Reference no: EM132981513
Question - Suppose a Firm is considering the following project, The project requires an investment in year 0, in plant and equipment to the amount of $61,600.00.
The plant and equipment will be depreciated using the straight line manner over a period of 9 years, and will have a salvage value at the end of 9 years equal to $7,504.00
The project is forecast to generate the sales of 4704 in year 1, rising to 25284 in year 5, then declining to 5452 in year 9, by which time the project ends.
The Inflation rate is forecast to be 2.65%, rising to 5.85% in year 6, then levelling off.
The real cost of capital is forecast to be 10.65%, declining to 8.85% in year 5, then again rising to 9.35%in year 9.

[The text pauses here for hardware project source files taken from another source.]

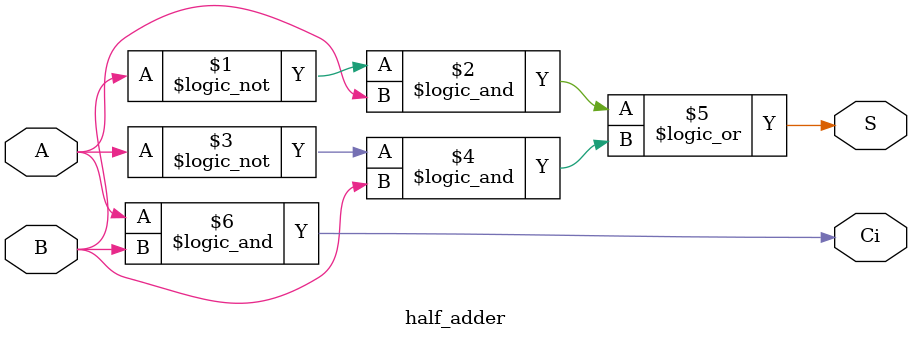
<source format=v>
`timescale 1ns / 1ps


module half_adder(A,B,Ci,S);

input A,B;
output Ci,S;

    assign S = (!B && A)|| (!A && B);
    assign Ci = A&&B;
   
endmodule

</source>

The tax is forecast to increase from 34.00% in year 0 to 36.50% in year 6, then levelling off.
Sales Revenue per unit is forecast to be $21.60 in year 1 and then grow with inflation.
Variable Cost per unit is forecast to be $12.81 in year 1 and then grow with inflation.
Cash fixed Cost per unit is forecast to be $3,880.00 in year 1 and then grow with inflation.
A. What is the Project's NPV? What would you say about the project's acceptance according to the NPV acceptance criteria? Explain.
B. Assume all the sales projections were done before the start of pandemic (COVID-19) and are believed to be over-projected. The sales projections are expected to be hit by around 43% of the original estimated projections, ceteris paribus, What will be the NPV of the Project. Does that change the Project's acceptance criteria for the firm? Why?
C. Assume all the sales projections were made during the pandemic (COVID-19) and are believed to be over-projected. The revised sales projections are expected to be up by around 51% of the original estimated projections, ceteris paribus, What will be the NPV of the Project. Does that change the Project's acceptance criteria for the firm? Why?